▶ [WHAT THIS TASK INVOLVES] Please rewrite the part of the blockchain networks passage starting at "Although many people" and ending at "usefulness they provide.", updating it so that "instances" becomes "varieties".

— START SOURCE EXCERPT —

Types of blockchain networks

Although many people associate blockchain with bitcoin, there are actually several types and instances of blockchain networks.  Now that we understand what a blockchain network is, let's talk about a few different implementations and the usefulness they provide.

Private – As the name applies, private blockchain networks restrict participation and therefore are also sometimes referred to as “permissioned”.  This is in contrast to bitcoin’s blockchain network which is open and does not restrict access, aka permission-less.

Centralized – Blockchain networks can be implemented to have a central authority (centralized).  This centralized authority can control many aspects of a network, such as who can participate and what data can be sent, and who can read and validate the data on the network.  These centralized or controlled networks work well in situations where all of the parties are known to each other and agree to the rules by which the network is intended to be used.  This is in contrast to a decentralized blockchain implementation like the one utilized by bitcoin.  In the bitcoin implementation of the blockchain, there is no governing authority and no one party can deny entry or change the rules within the network.  In the bitcoin network participants called miners fill the role of a central authority.  Miners perform the task of building the blockchain and validating the data in place of a central authority.  For more on how miners fulfill this function in a non-centralized fashion, please see part one of this series Decentralized blockchain networks provide open, free access to anyone that wishes to participate and is free of any one party dominating the network or changing the rules. 

Why do we need a distributed ledger networks?

— END SOURCE EXCERPT —
— START DATA SECTION —

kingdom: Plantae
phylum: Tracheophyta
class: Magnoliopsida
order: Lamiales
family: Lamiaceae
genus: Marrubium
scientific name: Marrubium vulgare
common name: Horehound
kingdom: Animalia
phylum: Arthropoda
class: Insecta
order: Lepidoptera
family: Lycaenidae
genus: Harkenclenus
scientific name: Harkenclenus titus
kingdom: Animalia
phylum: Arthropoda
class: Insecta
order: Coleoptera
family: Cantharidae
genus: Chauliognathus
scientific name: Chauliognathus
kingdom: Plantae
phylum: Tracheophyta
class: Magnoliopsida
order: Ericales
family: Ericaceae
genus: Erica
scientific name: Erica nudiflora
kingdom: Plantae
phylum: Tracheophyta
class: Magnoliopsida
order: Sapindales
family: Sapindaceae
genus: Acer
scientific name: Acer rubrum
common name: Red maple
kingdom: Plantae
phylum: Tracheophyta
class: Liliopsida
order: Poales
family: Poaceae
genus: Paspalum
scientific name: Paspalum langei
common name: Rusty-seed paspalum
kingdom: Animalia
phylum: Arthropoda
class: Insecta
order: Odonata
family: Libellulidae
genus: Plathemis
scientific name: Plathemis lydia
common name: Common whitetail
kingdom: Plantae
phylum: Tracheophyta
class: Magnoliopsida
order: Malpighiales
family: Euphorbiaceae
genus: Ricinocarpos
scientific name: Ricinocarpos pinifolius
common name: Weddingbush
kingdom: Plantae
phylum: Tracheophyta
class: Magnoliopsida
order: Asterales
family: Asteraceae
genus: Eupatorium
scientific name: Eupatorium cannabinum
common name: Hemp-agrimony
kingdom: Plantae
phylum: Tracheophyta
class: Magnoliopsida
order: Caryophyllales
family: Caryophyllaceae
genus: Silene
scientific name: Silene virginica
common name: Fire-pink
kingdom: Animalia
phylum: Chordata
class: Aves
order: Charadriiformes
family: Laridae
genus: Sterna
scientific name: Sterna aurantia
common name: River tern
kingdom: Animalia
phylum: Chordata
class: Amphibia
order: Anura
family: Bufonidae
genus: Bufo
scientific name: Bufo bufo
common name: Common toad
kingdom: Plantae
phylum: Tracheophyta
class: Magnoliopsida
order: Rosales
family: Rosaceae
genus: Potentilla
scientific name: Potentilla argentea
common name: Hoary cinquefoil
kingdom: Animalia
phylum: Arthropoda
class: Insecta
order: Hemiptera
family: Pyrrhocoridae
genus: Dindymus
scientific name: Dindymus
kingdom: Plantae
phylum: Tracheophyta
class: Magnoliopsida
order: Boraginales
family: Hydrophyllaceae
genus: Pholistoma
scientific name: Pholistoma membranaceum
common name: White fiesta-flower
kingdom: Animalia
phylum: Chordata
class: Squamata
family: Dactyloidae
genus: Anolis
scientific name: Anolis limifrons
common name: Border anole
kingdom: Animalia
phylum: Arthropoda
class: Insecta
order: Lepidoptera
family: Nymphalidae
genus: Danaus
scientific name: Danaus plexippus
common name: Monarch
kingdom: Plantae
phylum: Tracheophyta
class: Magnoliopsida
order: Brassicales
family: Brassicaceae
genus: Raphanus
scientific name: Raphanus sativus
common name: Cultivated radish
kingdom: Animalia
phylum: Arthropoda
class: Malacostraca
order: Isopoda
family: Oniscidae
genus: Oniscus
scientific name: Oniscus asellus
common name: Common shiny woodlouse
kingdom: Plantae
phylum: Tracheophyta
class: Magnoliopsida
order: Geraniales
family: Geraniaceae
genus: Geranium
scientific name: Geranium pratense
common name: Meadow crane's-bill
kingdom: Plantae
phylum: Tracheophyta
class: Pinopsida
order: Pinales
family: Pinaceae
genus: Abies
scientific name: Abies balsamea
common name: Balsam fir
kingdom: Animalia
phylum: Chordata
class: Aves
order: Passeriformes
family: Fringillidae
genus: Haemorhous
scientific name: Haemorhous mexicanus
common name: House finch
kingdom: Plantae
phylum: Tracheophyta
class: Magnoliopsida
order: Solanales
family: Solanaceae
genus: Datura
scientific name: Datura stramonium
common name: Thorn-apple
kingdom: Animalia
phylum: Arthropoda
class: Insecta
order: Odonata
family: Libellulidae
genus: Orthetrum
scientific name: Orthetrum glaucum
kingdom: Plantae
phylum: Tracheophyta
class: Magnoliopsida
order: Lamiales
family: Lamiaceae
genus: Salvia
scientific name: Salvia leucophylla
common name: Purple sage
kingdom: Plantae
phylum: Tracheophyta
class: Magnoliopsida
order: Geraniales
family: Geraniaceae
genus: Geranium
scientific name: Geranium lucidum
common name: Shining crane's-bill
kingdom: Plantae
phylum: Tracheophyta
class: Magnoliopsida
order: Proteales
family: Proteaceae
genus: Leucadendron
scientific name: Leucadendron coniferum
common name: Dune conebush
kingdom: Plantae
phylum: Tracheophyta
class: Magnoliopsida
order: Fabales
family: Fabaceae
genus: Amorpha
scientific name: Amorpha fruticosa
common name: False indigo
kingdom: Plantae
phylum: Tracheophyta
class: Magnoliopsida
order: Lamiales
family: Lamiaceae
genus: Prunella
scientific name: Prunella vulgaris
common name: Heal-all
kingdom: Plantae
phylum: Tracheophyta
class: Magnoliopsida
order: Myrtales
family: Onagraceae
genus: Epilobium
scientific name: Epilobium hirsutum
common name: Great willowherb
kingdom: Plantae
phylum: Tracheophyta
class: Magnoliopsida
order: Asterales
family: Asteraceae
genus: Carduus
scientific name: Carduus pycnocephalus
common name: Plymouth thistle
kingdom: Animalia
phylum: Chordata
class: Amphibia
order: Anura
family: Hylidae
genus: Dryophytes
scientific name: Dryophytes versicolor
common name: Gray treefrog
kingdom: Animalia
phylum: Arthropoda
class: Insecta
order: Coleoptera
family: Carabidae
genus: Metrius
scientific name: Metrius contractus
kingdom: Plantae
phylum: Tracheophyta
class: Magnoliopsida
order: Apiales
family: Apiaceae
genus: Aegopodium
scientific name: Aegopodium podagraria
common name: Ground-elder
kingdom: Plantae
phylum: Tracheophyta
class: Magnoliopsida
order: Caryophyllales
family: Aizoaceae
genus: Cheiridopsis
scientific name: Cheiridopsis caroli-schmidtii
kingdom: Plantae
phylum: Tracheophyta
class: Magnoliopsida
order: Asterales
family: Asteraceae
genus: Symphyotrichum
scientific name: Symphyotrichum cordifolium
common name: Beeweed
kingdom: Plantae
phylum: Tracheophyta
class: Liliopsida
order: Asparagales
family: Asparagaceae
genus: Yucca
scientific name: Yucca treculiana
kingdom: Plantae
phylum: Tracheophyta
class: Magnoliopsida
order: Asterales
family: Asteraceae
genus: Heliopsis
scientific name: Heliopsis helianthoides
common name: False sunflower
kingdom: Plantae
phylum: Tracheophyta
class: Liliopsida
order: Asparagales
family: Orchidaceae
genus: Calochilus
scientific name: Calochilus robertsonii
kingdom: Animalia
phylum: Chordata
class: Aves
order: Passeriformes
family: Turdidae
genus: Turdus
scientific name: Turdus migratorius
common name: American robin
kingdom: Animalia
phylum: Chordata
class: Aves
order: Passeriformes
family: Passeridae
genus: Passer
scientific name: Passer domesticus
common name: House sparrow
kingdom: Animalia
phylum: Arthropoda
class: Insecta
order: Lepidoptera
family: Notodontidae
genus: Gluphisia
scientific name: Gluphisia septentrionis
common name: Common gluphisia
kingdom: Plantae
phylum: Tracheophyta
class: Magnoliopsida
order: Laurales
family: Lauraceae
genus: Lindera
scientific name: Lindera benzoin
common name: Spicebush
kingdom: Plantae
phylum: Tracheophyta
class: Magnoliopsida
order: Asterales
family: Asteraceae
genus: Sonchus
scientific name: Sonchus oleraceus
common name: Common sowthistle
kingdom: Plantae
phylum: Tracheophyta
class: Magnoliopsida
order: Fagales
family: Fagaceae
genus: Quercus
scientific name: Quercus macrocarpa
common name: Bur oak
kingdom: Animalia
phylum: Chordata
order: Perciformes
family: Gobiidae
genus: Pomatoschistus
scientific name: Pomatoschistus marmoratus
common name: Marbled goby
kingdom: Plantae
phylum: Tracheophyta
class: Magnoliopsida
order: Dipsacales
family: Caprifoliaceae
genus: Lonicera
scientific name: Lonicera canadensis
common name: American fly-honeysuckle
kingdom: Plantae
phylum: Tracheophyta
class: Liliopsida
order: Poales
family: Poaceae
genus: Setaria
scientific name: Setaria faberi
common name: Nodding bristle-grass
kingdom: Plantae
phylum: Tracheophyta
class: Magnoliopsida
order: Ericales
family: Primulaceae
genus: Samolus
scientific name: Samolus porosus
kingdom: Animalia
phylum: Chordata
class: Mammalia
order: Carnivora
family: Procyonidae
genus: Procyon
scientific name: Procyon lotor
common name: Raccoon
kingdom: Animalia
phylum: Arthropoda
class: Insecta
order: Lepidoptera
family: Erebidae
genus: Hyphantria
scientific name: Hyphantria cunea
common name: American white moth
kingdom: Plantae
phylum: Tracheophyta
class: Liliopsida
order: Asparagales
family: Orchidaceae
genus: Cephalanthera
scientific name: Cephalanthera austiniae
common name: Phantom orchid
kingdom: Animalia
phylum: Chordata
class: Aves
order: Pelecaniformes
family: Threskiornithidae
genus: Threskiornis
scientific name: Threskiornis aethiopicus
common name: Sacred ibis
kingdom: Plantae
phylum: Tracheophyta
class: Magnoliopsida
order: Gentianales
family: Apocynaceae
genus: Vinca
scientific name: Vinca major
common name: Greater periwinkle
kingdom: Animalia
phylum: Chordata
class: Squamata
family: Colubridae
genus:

— END DATA SECTION —

▶ [IN RESPONSE]
Although many people associate blockchain with bitcoin, there are actually several types and varieties of blockchain networks.  Now that we understand what a blockchain network is, let's talk about a few different implementations and the usefulness they provide.